Spey casting is a casting technique used in fly fishing for salmon mostly. Spey casting can be accomplished with either a normal length fly rod, or a rod referred to as a double handed fly rod, often called a Spey rod. Spey rods can also be used for standard overhead casting.

Spey casting is used for fishing large rivers for salmon and large trout such as steelhead and sea trout. Spey technique is also used in saltwater surf casting. All of these situations require the angler to cast larger flies long distances. The two handed Spey technique allows more powerful casts and avoids obstacles on the shore by keeping most of the line in front of the angler.

The history of Spey casting originated in the heart of Scotland in the mid 1800s. The name came from the Spey River in Scotland, which is where the cast originated. The Spey River has a strong current and in contains minimal places without trees or brush covering the banks. Therefore, the Spey Cast was developed so one could successfully cast on a river such as the Spey. When Spey Casting was introduced, 22 foot rods were used. These rods were made of greenheart, a heavy wood imported from British Guyana. Today, rods are only 12-15 feet in length, and can cast a line up to 80 feet.

The Isle of Skye

Skye is beautiful but does experience the heaviest rain in Scotland, which can be a bit of a drag. However, the upside of this rain is that it brings on a fantastic run of Salmon and a number of streams can provide very good sport indeed. So while you wait for the heavens to clear, why not break out the fur and feathers and make a killer pattern over a glass of Gaelic Pure Scotch Whisky.

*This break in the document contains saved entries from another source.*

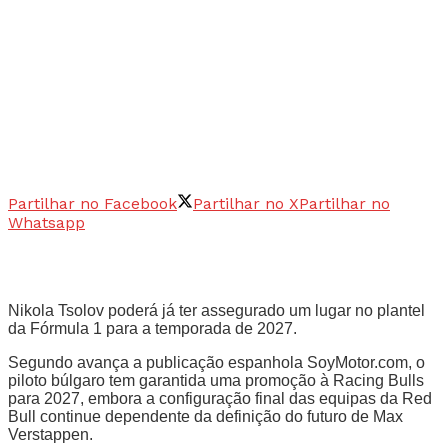
Partilhar no Facebook
Partilhar no X
Partilhar no
Whatsapp
Nikola Tsolov poderá já ter assegurado um lugar no plantel
da Fórmula 1 para a temporada de 2027.
Segundo avança a publicação espanhola SoyMotor.com, o
piloto búlgaro tem garantida uma promoção à Racing Bulls
para 2027, embora a configuração final das equipas da Red
Bull continue dependente da definição do futuro de Max
Verstappen.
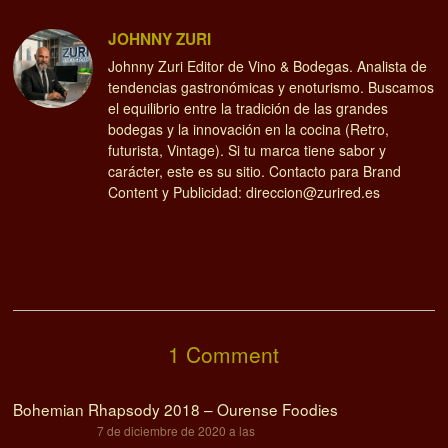
JOHNNY ZURI
Johnny Zuri Editor de Vino & Bodegas. Analista de
tendencias gastronómicas y enoturismo. Buscamos
el equilibrio entre la tradición de las grandes
bodegas y la innovación en la cocina (Retro,
futurista, Vintage). Si tu marca tiene sabor y
carácter, este es su sitio. Contacto para Brand
Content y Publicidad: direccion@zurired.es
1 Comment
Bohemian Rhapsody 2018 – Ourense Foodies
dice:
7 de diciembre de 2020 a las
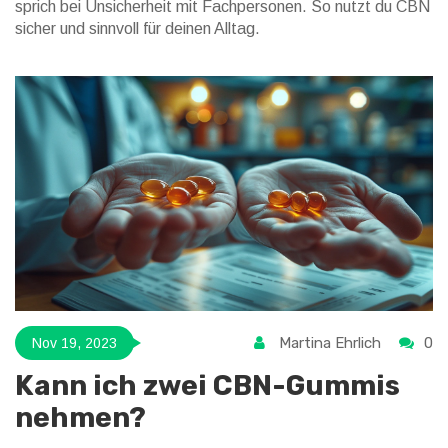
sprich bei Unsicherheit mit Fachpersonen. So nutzt du CBN
sicher und sinnvoll für deinen Alltag.
Martina Ehrlich
0
Nov 19, 2023
Kann ich zwei CBN-Gummis
nehmen?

The best of the fishing in Skye is to be found amidst its trout lochs. The main body of water is the Storr Loch to the north of Portree. This water contains some very large specimens as well as a unique strain of Arctic char.

What to fish for in Scotland

The Salmon

The salmon is the one species of fish that most game anglers want to catch. Salmon live along the coasts of both the North Atlantic and Pacific Oceans and have also been introduced into the Great Lakes of North America. Salmon are intensively produced in aquaculture in many parts of the world.

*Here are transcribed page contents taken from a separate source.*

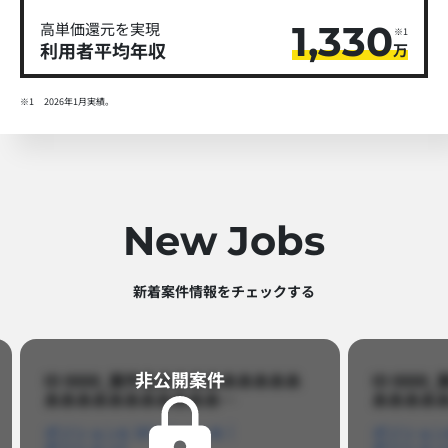
1,330
高単価還元を実現
※1
利用者平均年収
万
※1
2026年1月実績。
New Jobs
新着案件情報をチェックする​
非公開案件​
ID 8888_案件名あああああああああ
ID 88
あああああああああああ…​
あああああ
ポジションA
ポジションB
ポジション
ポジションC
ポジション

Typically, salmon are anadromous, meaning that they are born in fresh water and then migrate to the ocean, only returning to fresh water to reproduce. However, populations of several species are restricted to fresh water through their lives. Folklore has it that the fish return to the exact spot where they were born to spawn; tracking studies have now shown this to be true, and this homing behaviour has been shown to depend on olfactory memory which refers to the recollection of odours.

The Arctic Char

The Arctic char is closely related to both salmon and lake trout, and has many characteristics of both fish. Nice bushy patterns of fly seem to work best here, the Soldier Palmer, Black Zulu and Blue Zulu are true killers on these waters.

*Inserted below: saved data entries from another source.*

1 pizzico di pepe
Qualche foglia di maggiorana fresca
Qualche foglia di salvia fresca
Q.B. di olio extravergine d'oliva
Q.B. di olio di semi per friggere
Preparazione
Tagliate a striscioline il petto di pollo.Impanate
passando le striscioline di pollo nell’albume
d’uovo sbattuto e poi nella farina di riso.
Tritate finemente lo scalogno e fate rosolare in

The Rainbow trout or Steelhead

The rainbow trout is a species of salmonid native to tributaries of the Pacific Ocean in Asia and North America. The steelhead is a sea run rainbow trout usually returning to freshwater to spawn after two to three years at sea; rainbow trout and steelhead trout are the same species. Several other fish in the salmonid family are called trout; some are anadromous like salmon, meaning they live in the sea and return to breed in fresh water, whereas others are resident in freshwater only.

The Brown trout

The brown trout is an originally European species of salmonid fish. It includes both purely freshwater populations and anadromous forms known as the sea trout. The latter migrates to the oceans for much of its life and returns to freshwater only to spawn. Sea trout in the United Kingdom and Ireland have many regional names, including sewin in Wales, finnock in Scotland, peal in the West Country, mort in North West England and white trout in Ireland.

The Sea trout

The sea trout is simply a brown trout that lives at sea and returns to the river of its birth to spawn.

So why not dust of those fly rods, reels and creels and head for the Highlands of Scotland for some memorable angling. Remember, take a good supply of Gaelic Pure Scotch Whisky and spare a little for a libation into your chosen water. Finally, we wish you tight lines!